2. Windows JDKs have sun.security.mscapi.KeyStore which seems to access the Wincrypt library.

If these implementations are usable, they could supersede the current JNA-based variants in keyring.impl.

There do not appear to be any implementations for GNOME Keyring, KWallet, or Secret Service DBus API [1].

[1] http://www.freedesktop.org/wiki/Specifications/secret-storage-spec
Comment 1 Jesse Glick 2012-03-09 19:02:47 UTC 
For Gnome & KDE it may be possible to use D-Bus Java to access Secret Storage, though this is apparently not pure Java (needs libunixsocket-java) and is not installed by default on Ubuntu. /usr/bin/qdbus does not work for this API because you can only send one command at a time, and this service requires OpenSession and GetSecret to be called in the same connection.
Comment 2 Jesse Glick 2012-04-20 12:19:43 UTC 
(In reply to comment #1)
> needs libunixsocket-java

Possible solutions:

- distribute precompiled versions of its *.so
- using junixsocket (includes precompiled Linux *.so but not Solaris)
- rewriting libmatthew-unix to use JNA
- adapting {,Direct}MysqlUnixSocketFactory (but LGPL)
- adapting org.productivity.java.syslog4j.impl.unix.socket.UnixSocketSyslog (same origin)
Comment 3 Jesse Glick 2012-04-20 21:05:49 UTC 
(In reply to comment #0)
> apple.security.KeychainStore

http://lists.apple.com/archives/java-dev/2006/Jan/msg00124.html has a bit of info.

> sun.security.mscapi.KeyStore seems to access the Wincrypt library.

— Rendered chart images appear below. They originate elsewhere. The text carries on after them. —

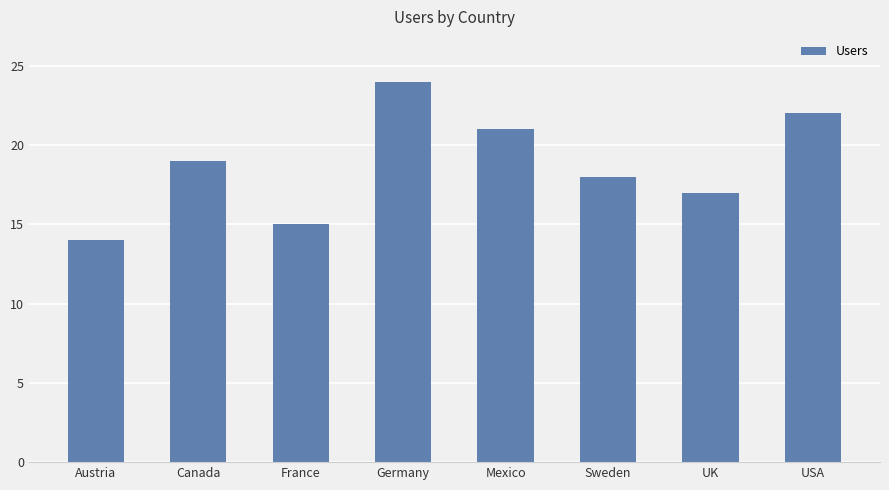

How many series are shown in this chart?

1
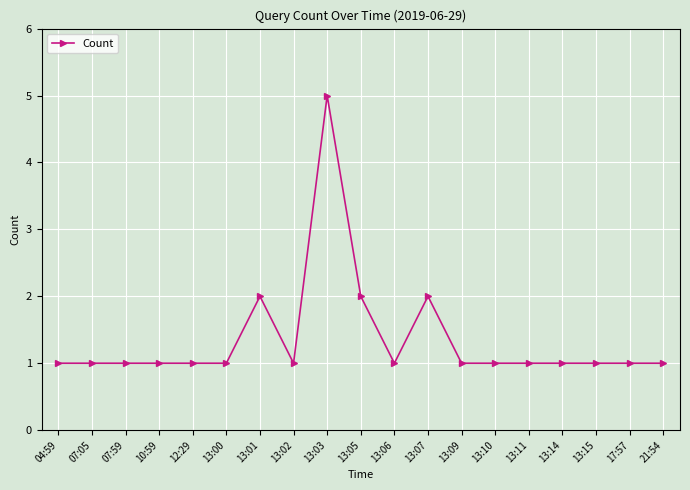

How many data points does each series have?

19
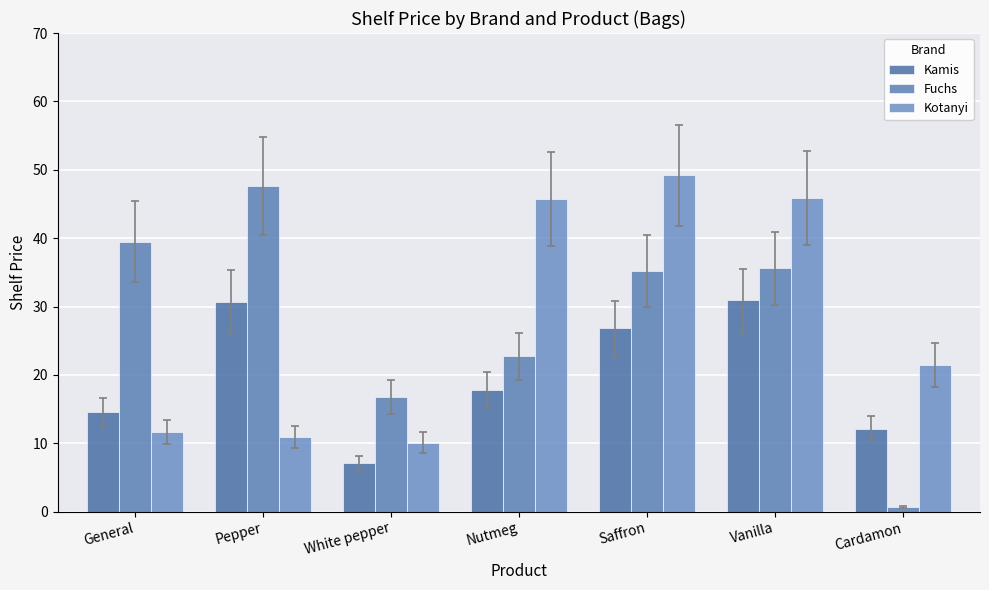

How many series are shown in this chart?

3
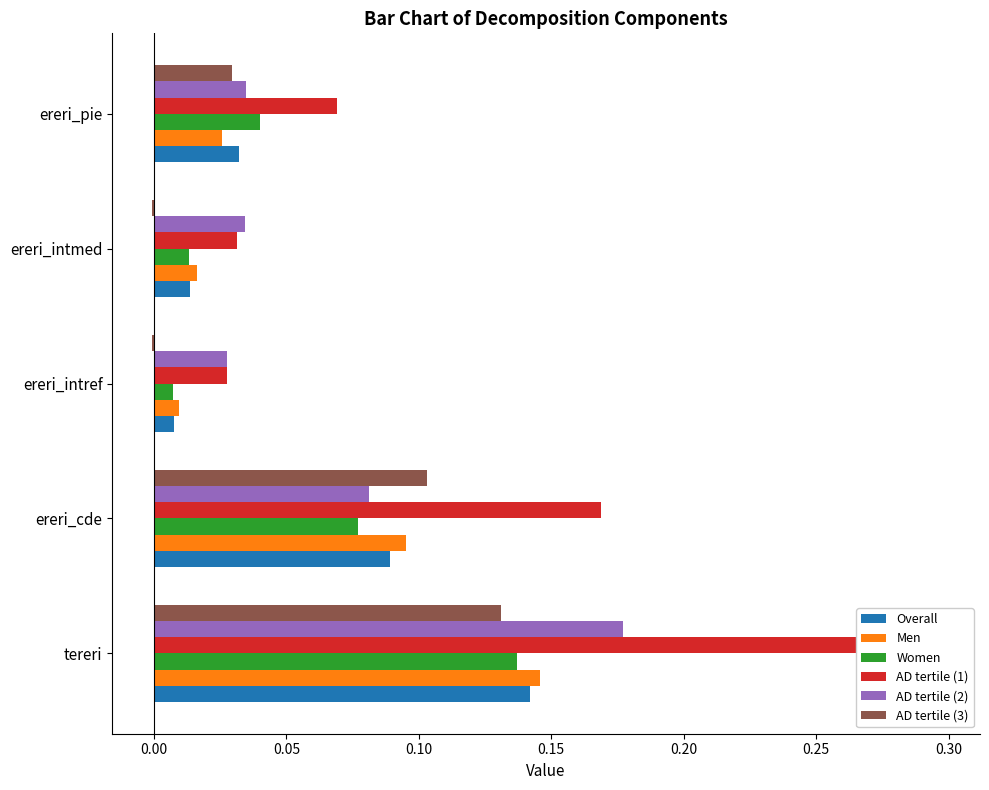

Reading right to left, list all the values displayed in this chart.

Overall: 0.0	0.0	0.0	0.1	0.1
Men: 0.0	0.0	0.0	0.1	0.1
Women: 0.0	0.0	0.0	0.1	0.1
AD tertile (1): 0.1	0.0	0.0	0.2	0.3
AD tertile (2): 0.0	0.0	0.0	0.1	0.2
AD tertile (3): 0.0	-0.0	-0.0	0.1	0.1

KeyStore.getInstance("Windows-MY") does load this. But security.cpp does not seem to call CryptProtectData (or CryptUnprotectData) at all. So that is not helpful.
Comment 4 Jesse Glick 2012-09-24 17:08:56 UTC 
(In reply to comment #2)
> (In reply to comment #1)
>> needs libunixsocket-java
> 
> Possible solutions:

https://github.com/ymnk/jsch-agent-proxy/blob/master/src/main/java/com/jcraft/jsch/agentproxy/usocket/JNAUSocketFactory.java
Comment 5 Jesse Glick 2012-10-30 19:26:53 UTC 
A side note: http://msdn.microsoft.com/en-us/library/windows/desktop/aa375187(v=vs.85).aspx implies that there _is_ some sort of standard credential store in Windows which could perhaps be used instead of CryptProtectData combined with custom storage, though it seems CRED_PERSIST_LOCALMACHINE is not universally supported. CredUIPromptForCredentials somehow related. May not be useful.